While the consumption of myoglobin-bound oxygen stores in seal muscles has been demonstrated in seal muscles during laboratory simulations of diving, this may not be a feature of normal field diving in which measurements of heart rate and lactate production show marked differences from the profound diving response induced by forced immersion. To evaluate the consumption of muscle MbO2 stores during unrestrained diving we developed a submersible dual-wavelength laser near-infrared spectrophotometer capable of measuring myoglobin oxygen saturation in swimming muscle. The probe was implanted on the surface of the latissimus dorsi of five subadult male Weddell seals (Leptonychotes weddelli) released into a captive breathing hole near Ross Island, Antarctica. Four seals had a monotonic decline of muscle O2 saturation during free diving to depths of up to 300 m with median slopes of -5.12 +/- 4.37 % min-1 and -2.54 +/- 1.95 % min-1 respectively for dives lasting &LT 17 minutes and &GT 17 minutes.
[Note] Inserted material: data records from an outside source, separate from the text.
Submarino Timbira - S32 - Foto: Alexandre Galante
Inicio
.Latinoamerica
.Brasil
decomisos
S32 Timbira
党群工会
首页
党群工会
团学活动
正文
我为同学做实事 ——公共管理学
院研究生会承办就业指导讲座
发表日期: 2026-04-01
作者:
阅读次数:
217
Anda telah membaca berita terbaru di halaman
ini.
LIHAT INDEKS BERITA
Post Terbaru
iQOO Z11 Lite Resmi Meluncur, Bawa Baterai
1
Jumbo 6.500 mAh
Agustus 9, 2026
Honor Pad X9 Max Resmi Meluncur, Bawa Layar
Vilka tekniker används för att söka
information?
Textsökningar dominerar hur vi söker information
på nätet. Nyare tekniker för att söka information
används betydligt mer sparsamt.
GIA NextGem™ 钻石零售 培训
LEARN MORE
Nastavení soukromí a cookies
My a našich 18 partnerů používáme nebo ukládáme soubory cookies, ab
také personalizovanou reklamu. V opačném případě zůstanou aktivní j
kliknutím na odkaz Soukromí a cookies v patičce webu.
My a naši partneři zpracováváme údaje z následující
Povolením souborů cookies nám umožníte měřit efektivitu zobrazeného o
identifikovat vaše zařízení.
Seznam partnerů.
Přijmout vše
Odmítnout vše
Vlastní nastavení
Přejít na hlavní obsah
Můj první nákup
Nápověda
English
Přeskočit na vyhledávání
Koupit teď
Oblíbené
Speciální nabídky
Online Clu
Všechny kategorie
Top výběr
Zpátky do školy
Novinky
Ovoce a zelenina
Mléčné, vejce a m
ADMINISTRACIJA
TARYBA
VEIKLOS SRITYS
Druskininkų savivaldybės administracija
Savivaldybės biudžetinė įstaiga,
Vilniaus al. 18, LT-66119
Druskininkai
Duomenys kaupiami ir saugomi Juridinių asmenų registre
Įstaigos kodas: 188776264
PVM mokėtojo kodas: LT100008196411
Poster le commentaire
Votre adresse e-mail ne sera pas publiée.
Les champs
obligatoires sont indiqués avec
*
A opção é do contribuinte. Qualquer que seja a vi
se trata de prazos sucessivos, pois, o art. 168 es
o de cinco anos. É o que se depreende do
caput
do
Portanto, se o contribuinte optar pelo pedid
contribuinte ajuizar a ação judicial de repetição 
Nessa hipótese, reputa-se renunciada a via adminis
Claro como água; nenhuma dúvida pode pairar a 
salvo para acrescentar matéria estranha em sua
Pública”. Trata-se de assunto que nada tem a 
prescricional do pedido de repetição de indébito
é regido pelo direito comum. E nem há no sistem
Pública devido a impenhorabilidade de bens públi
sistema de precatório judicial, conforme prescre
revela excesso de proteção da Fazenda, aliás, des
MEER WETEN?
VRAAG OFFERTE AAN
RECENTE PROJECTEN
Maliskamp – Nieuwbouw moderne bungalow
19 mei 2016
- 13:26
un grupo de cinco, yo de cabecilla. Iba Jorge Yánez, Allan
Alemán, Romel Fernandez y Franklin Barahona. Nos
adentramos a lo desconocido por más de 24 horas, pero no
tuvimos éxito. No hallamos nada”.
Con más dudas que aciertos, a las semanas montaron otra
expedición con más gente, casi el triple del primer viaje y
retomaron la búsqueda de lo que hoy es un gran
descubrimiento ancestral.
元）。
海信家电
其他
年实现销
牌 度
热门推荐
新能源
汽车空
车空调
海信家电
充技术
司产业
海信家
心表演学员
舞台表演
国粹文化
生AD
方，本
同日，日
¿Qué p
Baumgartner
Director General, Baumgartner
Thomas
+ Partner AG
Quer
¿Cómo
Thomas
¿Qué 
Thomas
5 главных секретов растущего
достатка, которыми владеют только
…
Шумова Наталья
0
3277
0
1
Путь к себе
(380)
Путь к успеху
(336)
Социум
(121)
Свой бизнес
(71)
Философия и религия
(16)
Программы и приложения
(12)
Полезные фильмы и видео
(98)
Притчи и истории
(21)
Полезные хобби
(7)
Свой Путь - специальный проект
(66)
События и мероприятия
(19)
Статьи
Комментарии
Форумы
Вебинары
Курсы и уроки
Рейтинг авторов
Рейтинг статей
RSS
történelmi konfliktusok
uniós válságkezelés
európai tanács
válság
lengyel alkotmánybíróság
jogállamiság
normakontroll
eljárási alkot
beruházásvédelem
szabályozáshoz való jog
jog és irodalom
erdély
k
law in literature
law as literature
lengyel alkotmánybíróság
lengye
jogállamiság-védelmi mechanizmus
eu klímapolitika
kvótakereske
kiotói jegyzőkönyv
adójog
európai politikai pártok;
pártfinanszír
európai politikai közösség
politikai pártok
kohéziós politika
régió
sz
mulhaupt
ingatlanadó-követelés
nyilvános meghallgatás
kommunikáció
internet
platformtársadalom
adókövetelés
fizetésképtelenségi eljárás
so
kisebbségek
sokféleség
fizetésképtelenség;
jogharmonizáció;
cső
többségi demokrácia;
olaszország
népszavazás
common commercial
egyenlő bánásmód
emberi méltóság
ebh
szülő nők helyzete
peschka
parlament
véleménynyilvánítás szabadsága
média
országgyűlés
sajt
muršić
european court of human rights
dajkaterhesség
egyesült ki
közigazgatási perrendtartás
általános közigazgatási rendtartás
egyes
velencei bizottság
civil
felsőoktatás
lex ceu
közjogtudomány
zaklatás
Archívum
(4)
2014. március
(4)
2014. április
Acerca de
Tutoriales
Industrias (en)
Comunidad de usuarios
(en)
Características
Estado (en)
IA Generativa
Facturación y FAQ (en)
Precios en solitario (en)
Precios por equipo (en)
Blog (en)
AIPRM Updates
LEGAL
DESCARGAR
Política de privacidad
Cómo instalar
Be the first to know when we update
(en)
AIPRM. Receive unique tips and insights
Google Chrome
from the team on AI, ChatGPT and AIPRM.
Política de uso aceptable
There was no correlation between the power consumed by swimming and the desaturation rate. Two seals had occasional partial muscle resaturations late in dives, indicating transfer of O2 from circulating blood to muscle myoglobin. Weddell seals partially consume their MbO2 stores during unrestrained free diving.

Received 4 April 1994; accepted in final form 26 April 1995.
APS Manuscript Number A307-4.
Article publication pending Journal of Applied Physiology.
ISSN 1080-4757 Copyright 1995 The American Physiological Society.
Published in APStracts on  8 June 1995.